Furthermore, one could hypothesise that the age of patients might influence the observer variation. The median age of patients in our sample was 19 months, but the sample also included a patient aged 7 years. Our sample size was too small to divide the patients into different age categories, as most (>90%) patients were <4 years old. On the other hand, acute wheeze is most commonly represented by this preschool age group. Therefore, we still feel that our sample is sufficiently representative for this purpose.
Variation between observers may be reduced by formal standardising of the assessment and training. Only a few examples are available in the literature, however, all pointing towards a positive effect of training and/or standardising. In clinical practice, it is uncommon to (re)train basic skills after graduation, apart from newly developed tools or reanimation skills. This study may help increasing awareness that evaluating (and maybe training) commonly used day-to-day skills is valuable. Further studies are needed to assess whether training professionals—and even more what kind of training—can reduce the amount of variation we observed in this study.

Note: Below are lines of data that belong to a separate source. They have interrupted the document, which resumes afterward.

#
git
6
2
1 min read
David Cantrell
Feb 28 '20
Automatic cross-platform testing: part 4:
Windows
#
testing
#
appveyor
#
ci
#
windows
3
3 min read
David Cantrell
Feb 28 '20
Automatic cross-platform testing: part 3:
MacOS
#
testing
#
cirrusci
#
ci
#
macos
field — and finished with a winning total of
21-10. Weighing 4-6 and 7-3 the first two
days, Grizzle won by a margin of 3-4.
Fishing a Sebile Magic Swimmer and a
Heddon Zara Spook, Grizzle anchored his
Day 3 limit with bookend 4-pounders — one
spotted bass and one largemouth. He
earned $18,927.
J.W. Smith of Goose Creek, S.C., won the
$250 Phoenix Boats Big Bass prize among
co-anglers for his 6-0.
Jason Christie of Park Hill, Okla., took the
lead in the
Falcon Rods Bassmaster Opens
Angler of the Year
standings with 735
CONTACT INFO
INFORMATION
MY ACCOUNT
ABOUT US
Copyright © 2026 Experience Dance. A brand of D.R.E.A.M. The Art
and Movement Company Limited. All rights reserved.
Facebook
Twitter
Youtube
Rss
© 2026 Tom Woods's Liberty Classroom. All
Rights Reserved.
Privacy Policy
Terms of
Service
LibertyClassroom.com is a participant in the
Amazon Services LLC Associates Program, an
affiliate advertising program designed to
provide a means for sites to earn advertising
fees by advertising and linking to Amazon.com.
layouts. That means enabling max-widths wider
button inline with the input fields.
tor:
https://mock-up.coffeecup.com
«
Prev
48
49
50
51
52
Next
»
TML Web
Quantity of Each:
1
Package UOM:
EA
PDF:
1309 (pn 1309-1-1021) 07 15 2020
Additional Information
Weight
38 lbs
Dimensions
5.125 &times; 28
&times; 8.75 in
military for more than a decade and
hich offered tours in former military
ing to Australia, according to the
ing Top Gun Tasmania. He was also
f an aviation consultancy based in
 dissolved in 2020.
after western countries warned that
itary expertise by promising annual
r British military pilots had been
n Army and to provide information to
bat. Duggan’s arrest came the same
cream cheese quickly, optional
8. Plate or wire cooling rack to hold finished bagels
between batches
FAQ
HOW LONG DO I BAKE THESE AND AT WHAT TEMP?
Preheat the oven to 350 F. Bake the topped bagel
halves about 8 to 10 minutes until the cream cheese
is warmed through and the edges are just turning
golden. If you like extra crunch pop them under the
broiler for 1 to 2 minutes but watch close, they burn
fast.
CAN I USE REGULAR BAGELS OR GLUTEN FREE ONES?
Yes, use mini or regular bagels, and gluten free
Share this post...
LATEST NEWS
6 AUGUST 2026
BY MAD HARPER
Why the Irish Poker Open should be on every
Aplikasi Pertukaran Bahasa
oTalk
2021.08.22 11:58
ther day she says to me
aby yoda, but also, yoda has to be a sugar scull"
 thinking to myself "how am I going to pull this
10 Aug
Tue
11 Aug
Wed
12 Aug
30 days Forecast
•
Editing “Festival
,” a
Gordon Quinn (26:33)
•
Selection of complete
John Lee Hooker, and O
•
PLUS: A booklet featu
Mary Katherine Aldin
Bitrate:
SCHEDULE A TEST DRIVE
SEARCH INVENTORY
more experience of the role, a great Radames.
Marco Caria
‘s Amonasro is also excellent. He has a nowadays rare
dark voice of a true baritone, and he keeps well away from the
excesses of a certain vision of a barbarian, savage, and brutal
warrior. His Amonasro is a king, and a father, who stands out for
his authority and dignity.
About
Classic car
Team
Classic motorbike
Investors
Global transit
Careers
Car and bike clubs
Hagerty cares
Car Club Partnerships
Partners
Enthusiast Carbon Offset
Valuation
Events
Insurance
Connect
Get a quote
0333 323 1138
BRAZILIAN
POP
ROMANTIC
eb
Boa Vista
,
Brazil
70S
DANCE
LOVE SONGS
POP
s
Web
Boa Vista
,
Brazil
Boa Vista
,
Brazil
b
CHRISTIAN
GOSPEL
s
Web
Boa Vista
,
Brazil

Another aspect that might be interesting to take into account in future studies, aiming at improving the assessment of dyspnoea in children, is the parental judgement. In this study, we asked the treating doctor as well as the parent to rate the effect of treatment with bronchodilators. It appeared that in 67% (18/27) there was full agreement between parents and doctors. In the nine patients where there was no agreement, disagreement occurred in both directions (in four patients doctors rated improvement while parents rated no change or slight improvement, and in five patients doctors rated no effect while parents rated improvement). This may suggest that parents take other aspects into consideration than medical professionals, which may be of importance when further elaborating the way we assess children with dyspnoea.
Finally, we feel that it might be useful to further evaluate the assessment of the 'mental state'. Mental state, sometimes described as 'general condition' or 'cerebral function', is included in many dyspnoea scores. In the present study, the prevalence of affected mental state was much lower (4.4%) than the prevalence of the other clinical findings (21.2%–68.0%), resulting in bias of the κ value. The low prevalence may have played a role in explaining the low κ value for mental state compared with the high-percentage agreement. The mental state in our study was rated as 'affected', when the observer assessed the mental state either as 'hyperalert or anxious' or as 'decreased consciousness'. Possibly, a more subtle description of the mental state will improve the precision of dyspnoea assessment, especially when evaluating responsiveness over time, which can sometimes be experienced by only small differences that are difficult to describe. The assessment of the mental state would typically be an item where involving the parents might improve accuracy and utility.